Please find every line in the records below that contains the word "image", and copy it.

++++ Dataset extract ++++

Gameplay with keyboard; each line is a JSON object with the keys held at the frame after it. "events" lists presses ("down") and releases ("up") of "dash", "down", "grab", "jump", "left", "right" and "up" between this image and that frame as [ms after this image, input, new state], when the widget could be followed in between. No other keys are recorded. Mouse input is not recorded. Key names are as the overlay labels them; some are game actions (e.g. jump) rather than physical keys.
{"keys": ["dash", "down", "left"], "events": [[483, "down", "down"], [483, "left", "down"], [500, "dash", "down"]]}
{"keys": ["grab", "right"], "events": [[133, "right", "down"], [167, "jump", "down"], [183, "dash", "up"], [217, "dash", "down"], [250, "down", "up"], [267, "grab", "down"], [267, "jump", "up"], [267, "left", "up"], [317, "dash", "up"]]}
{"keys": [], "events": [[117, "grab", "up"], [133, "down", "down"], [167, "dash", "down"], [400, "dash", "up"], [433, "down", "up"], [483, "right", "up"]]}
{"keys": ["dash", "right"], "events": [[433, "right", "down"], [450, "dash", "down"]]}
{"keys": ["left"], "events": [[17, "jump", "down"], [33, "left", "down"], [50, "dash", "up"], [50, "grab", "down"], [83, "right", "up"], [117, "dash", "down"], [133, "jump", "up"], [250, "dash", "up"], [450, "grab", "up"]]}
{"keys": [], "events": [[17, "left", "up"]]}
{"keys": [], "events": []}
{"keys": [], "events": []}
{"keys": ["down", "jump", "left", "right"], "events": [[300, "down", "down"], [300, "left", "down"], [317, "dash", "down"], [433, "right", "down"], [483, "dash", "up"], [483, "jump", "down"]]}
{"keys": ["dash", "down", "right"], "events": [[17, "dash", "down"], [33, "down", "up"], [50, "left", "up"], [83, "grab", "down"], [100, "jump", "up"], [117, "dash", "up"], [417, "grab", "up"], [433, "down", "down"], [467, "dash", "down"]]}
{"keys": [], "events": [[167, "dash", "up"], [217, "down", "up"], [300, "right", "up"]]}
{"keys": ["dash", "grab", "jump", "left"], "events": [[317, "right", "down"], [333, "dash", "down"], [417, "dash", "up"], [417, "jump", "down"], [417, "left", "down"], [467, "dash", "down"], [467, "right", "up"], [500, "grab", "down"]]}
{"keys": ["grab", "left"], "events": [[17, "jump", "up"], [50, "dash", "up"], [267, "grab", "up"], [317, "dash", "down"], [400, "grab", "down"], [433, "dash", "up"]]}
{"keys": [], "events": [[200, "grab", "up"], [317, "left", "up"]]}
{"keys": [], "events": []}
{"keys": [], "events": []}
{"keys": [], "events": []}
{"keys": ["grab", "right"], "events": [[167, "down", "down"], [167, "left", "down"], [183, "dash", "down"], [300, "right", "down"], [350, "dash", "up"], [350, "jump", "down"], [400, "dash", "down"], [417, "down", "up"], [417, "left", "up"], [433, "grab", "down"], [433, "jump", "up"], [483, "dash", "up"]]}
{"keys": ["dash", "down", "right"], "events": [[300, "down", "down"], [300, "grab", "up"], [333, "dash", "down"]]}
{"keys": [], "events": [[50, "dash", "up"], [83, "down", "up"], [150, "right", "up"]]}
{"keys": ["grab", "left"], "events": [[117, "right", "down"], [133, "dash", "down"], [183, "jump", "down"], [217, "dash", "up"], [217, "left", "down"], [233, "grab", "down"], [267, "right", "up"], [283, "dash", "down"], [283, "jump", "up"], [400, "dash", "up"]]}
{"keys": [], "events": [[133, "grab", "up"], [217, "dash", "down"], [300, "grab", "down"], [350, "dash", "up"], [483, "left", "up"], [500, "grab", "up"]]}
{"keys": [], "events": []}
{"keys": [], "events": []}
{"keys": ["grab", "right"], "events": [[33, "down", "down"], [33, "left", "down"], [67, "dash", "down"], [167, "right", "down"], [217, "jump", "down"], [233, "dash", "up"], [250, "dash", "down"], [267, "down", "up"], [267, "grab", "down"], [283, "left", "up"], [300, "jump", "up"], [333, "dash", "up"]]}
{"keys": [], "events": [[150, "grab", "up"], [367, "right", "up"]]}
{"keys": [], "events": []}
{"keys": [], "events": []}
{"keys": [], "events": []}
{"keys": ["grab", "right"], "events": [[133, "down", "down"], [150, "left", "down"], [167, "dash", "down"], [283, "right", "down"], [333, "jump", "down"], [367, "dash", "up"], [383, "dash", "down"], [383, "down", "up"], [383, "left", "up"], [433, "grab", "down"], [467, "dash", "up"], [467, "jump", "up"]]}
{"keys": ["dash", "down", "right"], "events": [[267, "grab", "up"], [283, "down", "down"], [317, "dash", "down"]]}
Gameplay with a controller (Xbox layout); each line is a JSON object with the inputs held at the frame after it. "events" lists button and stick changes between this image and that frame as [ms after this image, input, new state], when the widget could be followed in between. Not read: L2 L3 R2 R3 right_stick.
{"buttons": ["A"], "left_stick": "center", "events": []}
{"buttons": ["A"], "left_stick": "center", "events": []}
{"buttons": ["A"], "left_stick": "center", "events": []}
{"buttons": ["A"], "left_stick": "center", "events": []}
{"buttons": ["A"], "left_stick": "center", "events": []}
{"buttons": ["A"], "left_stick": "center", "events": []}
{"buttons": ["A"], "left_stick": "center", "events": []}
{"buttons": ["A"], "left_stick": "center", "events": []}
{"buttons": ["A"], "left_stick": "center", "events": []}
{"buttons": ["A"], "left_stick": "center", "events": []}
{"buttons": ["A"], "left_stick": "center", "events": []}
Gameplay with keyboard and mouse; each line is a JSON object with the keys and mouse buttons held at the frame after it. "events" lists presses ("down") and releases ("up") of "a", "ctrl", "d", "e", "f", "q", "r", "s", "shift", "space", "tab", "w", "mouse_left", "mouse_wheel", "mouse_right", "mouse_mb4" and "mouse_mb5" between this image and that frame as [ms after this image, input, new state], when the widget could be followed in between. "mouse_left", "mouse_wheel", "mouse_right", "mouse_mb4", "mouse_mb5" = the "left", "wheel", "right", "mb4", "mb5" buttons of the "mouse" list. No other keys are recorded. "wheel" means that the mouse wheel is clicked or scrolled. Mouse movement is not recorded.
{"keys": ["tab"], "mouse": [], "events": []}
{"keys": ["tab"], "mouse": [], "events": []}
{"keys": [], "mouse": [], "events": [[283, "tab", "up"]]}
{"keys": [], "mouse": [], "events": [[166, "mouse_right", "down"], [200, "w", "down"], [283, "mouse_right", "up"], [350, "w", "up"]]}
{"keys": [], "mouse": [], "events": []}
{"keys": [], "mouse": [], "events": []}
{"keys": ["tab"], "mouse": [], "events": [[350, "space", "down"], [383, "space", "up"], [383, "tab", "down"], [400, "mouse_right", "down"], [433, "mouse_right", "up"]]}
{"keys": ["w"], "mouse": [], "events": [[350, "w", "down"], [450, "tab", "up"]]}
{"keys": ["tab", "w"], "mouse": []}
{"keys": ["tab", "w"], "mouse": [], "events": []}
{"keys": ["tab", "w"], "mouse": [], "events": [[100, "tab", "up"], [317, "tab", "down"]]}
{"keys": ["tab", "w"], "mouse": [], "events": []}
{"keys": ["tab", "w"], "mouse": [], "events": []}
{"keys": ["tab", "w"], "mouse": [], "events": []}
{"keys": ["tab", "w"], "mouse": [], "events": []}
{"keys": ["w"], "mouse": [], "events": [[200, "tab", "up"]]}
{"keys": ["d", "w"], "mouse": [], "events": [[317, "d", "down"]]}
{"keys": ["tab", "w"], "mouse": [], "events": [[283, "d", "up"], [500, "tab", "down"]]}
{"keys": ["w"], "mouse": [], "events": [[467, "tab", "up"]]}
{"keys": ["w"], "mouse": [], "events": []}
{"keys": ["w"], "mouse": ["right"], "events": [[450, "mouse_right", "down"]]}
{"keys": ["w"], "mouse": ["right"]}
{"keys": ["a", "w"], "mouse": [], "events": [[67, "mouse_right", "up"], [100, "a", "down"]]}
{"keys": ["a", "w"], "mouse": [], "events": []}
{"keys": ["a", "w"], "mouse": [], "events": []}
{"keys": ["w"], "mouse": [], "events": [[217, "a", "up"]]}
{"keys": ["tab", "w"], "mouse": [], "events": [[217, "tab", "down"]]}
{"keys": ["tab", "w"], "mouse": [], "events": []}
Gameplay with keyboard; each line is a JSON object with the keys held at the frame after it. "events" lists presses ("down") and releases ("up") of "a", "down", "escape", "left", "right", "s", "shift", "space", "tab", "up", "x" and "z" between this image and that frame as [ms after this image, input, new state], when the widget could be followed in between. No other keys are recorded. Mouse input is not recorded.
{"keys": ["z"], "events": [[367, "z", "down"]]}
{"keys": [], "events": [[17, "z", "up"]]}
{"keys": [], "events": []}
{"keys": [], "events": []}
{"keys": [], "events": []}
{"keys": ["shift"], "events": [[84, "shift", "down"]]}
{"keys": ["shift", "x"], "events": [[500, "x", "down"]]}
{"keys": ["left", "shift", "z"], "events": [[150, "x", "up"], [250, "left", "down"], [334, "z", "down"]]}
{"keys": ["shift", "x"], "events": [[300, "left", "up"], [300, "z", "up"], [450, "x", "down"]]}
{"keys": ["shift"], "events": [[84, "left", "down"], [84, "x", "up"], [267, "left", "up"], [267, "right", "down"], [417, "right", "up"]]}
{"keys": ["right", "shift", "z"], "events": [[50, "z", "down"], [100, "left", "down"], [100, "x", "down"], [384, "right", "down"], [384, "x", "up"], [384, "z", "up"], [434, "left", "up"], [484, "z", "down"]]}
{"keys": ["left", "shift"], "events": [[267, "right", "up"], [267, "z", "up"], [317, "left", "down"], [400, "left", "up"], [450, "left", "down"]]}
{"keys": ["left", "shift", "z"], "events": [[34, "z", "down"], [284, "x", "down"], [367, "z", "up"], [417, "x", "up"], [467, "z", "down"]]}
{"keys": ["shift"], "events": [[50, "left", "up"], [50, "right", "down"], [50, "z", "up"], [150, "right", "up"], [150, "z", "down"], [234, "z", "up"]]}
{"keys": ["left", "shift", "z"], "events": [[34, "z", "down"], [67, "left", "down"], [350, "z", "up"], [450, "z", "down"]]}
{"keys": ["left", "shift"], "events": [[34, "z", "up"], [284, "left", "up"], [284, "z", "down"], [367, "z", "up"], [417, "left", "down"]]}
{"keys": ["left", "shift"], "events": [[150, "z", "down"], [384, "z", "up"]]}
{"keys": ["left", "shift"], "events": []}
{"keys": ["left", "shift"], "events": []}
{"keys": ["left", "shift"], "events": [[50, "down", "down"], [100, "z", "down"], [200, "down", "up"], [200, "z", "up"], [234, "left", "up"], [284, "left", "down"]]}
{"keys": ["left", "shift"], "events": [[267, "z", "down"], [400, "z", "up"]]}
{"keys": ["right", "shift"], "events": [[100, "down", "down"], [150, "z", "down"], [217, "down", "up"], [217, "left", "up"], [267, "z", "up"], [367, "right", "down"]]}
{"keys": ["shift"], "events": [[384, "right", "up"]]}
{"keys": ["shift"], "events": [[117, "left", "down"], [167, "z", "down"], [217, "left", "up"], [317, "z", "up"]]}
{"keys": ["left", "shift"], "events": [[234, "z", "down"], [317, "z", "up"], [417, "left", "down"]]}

++++

▸ Exercise response
Gameplay with keyboard; each line is a JSON object with the keys held at the frame after it. "events" lists presses ("down") and releases ("up") of "dash", "down", "grab", "jump", "left", "right" and "up" between this image and that frame as [ms after this image, input, new state], when the widget could be followed in between. No other keys are recorded. Mouse input is not recorded. Key names are as the overlay labels them; some are game actions (e.g. jump) rather than physical keys.
Gameplay with a controller (Xbox layout); each line is a JSON object with the inputs held at the frame after it. "events" lists button and stick changes between this image and that frame as [ms after this image, input, new state], when the widget could be followed in between. Not read: L2 L3 R2 R3 right_stick.
Gameplay with keyboard and mouse; each line is a JSON object with the keys and mouse buttons held at the frame after it. "events" lists presses ("down") and releases ("up") of "a", "ctrl", "d", "e", "f", "q", "r", "s", "shift", "space", "tab", "w", "mouse_left", "mouse_wheel", "mouse_right", "mouse_mb4" and "mouse_mb5" between this image and that frame as [ms after this image, input, new state], when the widget could be followed in between. "mouse_left", "mouse_wheel", "mouse_right", "mouse_mb4", "mouse_mb5" = the "left", "wheel", "right", "mb4", "mb5" buttons of the "mouse" list. No other keys are recorded. "wheel" means that the mouse wheel is clicked or scrolled. Mouse movement is not recorded.
Gameplay with keyboard; each line is a JSON object with the keys held at the frame after it. "events" lists presses ("down") and releases ("up") of "a", "down", "escape", "left", "right", "s", "shift", "space", "tab", "up", "x" and "z" between this image and that frame as [ms after this image, input, new state], when the widget could be followed in between. No other keys are recorded. Mouse input is not recorded.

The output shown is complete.